§ PROBLEM: Reproduce the passage below on the contracting provisions of S. 1017 word for word and in full, before turning to the data.

§ EXTRACTED TEXT:

In our report on S. 1017, we recommend several amendments which we believe would improve the contracting provisions of title I. Perhaps the most important of these amendments centers on section 106(d).

In permitting the Secretaries to revise contracts with the consent of the tribes, this subsection envisions that some tribes may find themselves unable to carry out a program and may wish to retrocede it to the Federal Government. We prefer the more explicit administration retrocession provision to this indirect approach. We have woven our provision into the contractual method of S. 1017 as a proposed new section 109, as set out again in our report. This section would spell out that the appropriate Secretary would rescind a contract in any case where he found that a tribe was operating a program so as to endanger the health, safety, or welfare of any persons or so as to demonstrate gross fiscal negligence or mismanagement.

I might add we are primarily referring to contracts with HEW in the health field.

Title I also differs from the administration proposal in authorizing the appropriate Secretary to make grants to tribes for planning, training, and other activities as a preliminary to contracting with the tribes. In view of the fact that at present many tribes are not able to meet Federal contracting standards, we consider this authority a welcome addition to the bill. Indeed, we suggest that such authority be enlarged to aid tribal operations such as accounting systems which may not be specifically related to a given contract. In this way, the Department of the Interior would obtain something akin to the general granting authority embodied in another administration proposal, the Indian Tribal Government Grant Act, H.R. 9011.

Section 105 (a) of S. 1017 amends the Intergovernmental Personnel Act of 1970 to permit assignment of any Federal employee to Indian tribes for up to 2 years. This provision more than satisfies the parallel objective of the administration proposal, which would authorize the detail of Interior and HEW employees to tribes for up to 1 year. However, we believe that one aspect of the administration proposalthe retention of civil service benefits by Federal employees who transfer to tribal employment-should be retained. Because such a provision eliminates a major disincentive to such transfers, we believe that its presence in the bill is essential to the achievement of the purposes

of title I and would enhance the long-term success of tribally run programs.

§ GIVEN MATERIAL:
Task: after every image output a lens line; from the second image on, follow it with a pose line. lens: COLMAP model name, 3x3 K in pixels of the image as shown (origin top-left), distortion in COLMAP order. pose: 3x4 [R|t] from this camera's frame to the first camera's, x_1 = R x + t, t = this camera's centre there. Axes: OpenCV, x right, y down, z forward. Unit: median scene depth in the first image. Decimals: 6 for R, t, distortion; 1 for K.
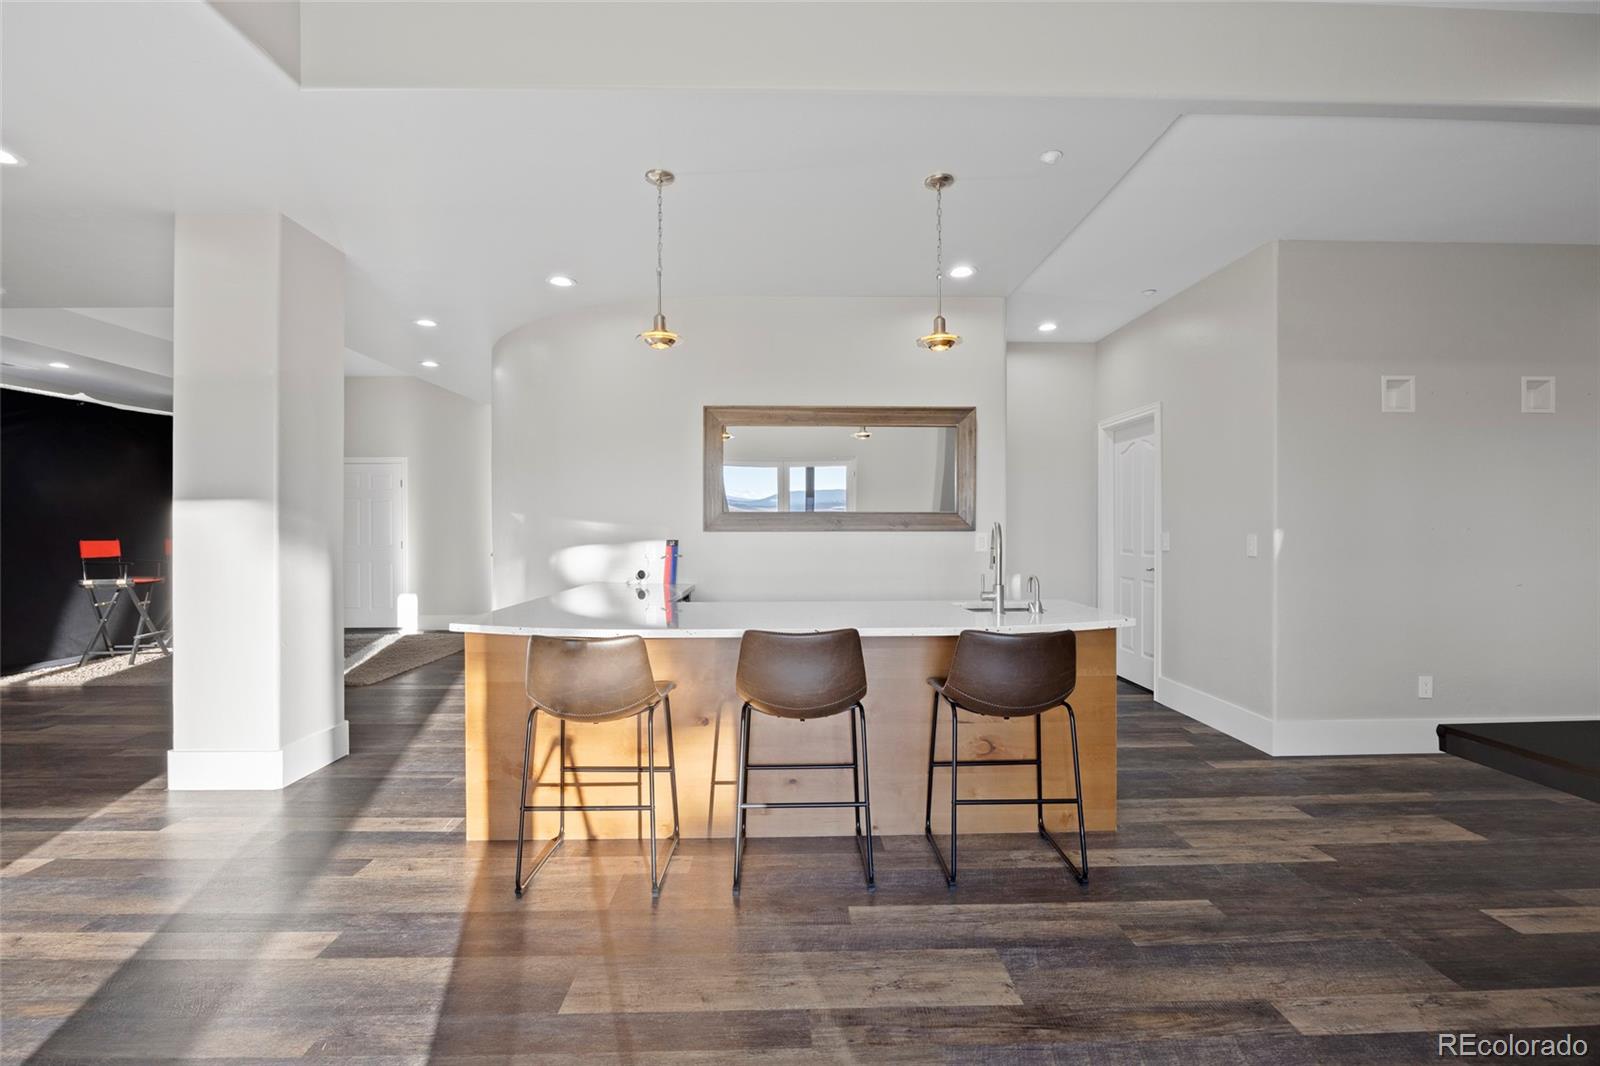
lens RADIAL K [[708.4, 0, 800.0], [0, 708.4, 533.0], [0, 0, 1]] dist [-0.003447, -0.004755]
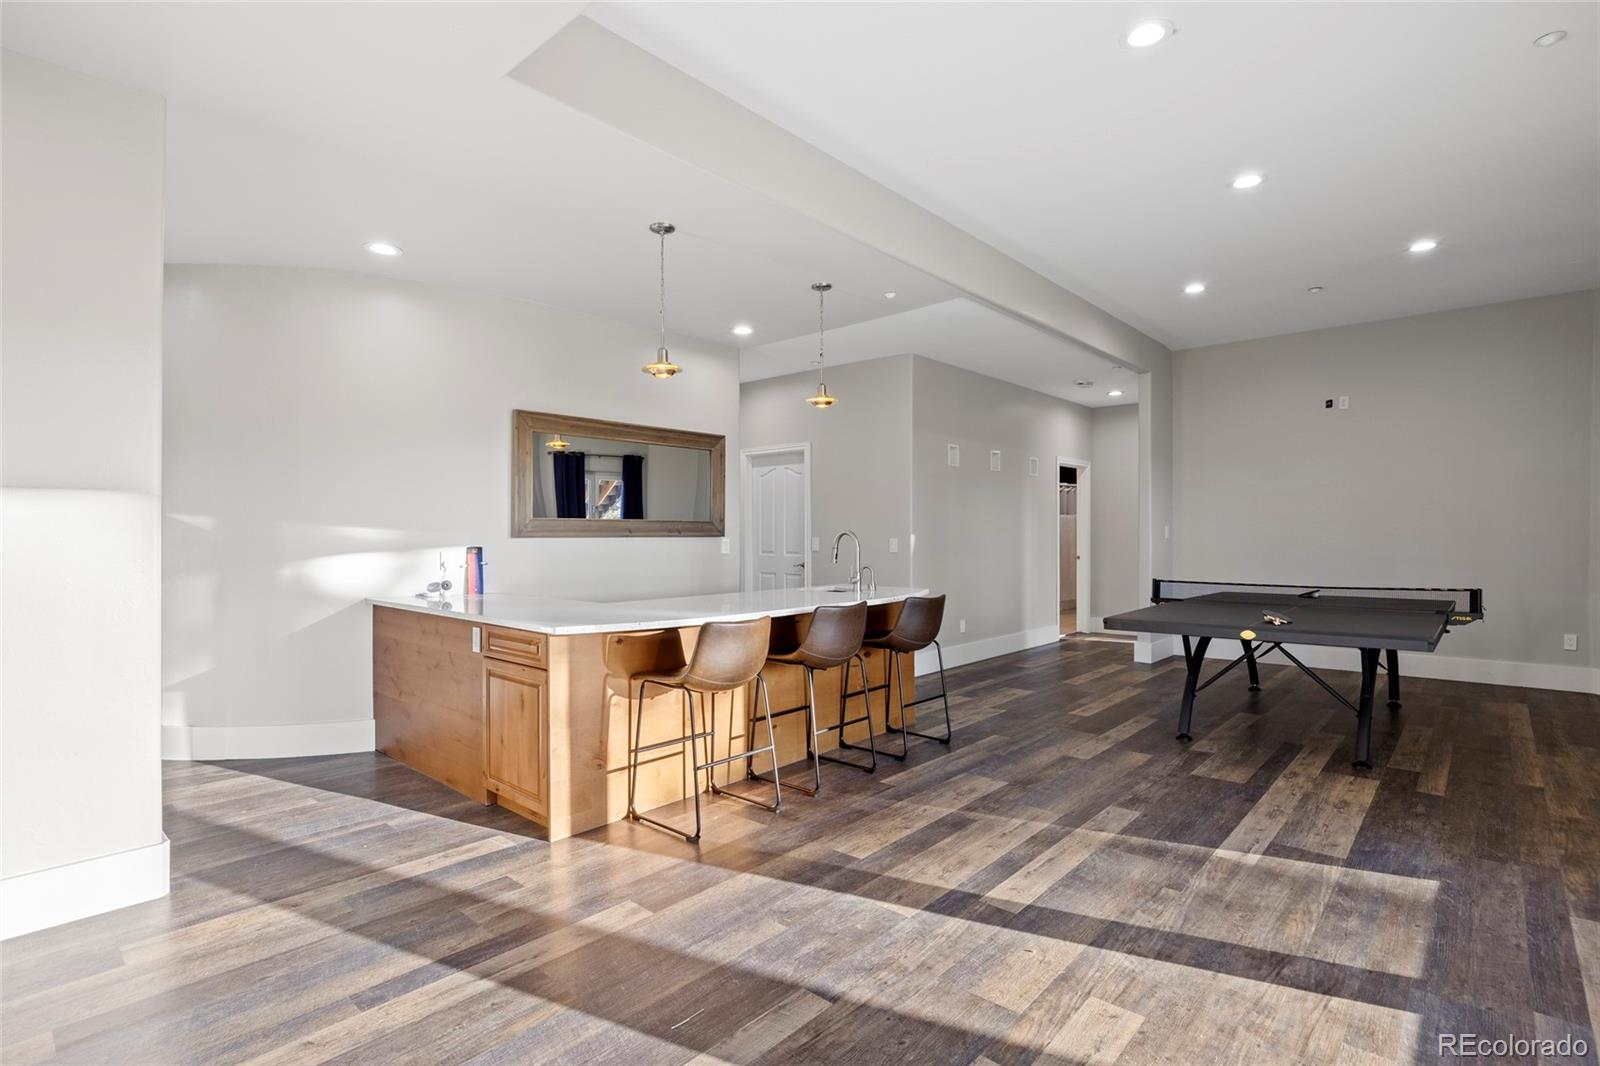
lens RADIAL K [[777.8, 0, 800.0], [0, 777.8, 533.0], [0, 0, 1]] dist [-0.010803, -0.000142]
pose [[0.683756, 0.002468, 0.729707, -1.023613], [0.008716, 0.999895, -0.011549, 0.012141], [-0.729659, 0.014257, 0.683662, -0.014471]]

§ SOLUTION TO THE EXERCISE:
In our report on S. 1017, we recommend several amendments which we believe would improve the contracting provisions of title I. Perhaps the most important of these amendments centers on section 106(d).

In permitting the Secretaries to revise contracts with the consent of the tribes, this subsection envisions that some tribes may find themselves unable to carry out a program and may wish to retrocede it to the Federal Government. We prefer the more explicit administration retrocession provision to this indirect approach. We have woven our provision into the contractual method of S. 1017 as a proposed new section 109, as set out again in our report. This section would spell out that the appropriate Secretary would rescind a contract in any case where he found that a tribe was operating a program so as to endanger the health, safety, or welfare of any persons or so as to demonstrate gross fiscal negligence or mismanagement.

I might add we are primarily referring to contracts with HEW in the health field.

Title I also differs from the administration proposal in authorizing the appropriate Secretary to make grants to tribes for planning, training, and other activities as a preliminary to contracting with the tribes. In view of the fact that at present many tribes are not able to meet Federal contracting standards, we consider this authority a welcome addition to the bill. Indeed, we suggest that such authority be enlarged to aid tribal operations such as accounting systems which may not be specifically related to a given contract. In this way, the Department of the Interior would obtain something akin to the general granting authority embodied in another administration proposal, the Indian Tribal Government Grant Act, H.R. 9011.

Section 105 (a) of S. 1017 amends the Intergovernmental Personnel Act of 1970 to permit assignment of any Federal employee to Indian tribes for up to 2 years. This provision more than satisfies the parallel objective of the administration proposal, which would authorize the detail of Interior and HEW employees to tribes for up to 1 year. However, we believe that one aspect of the administration proposalthe retention of civil service benefits by Federal employees who transfer to tribal employment-should be retained. Because such a provision eliminates a major disincentive to such transfers, we believe that its presence in the bill is essential to the achievement of the purposes

of title I and would enhance the long-term success of tribally run programs.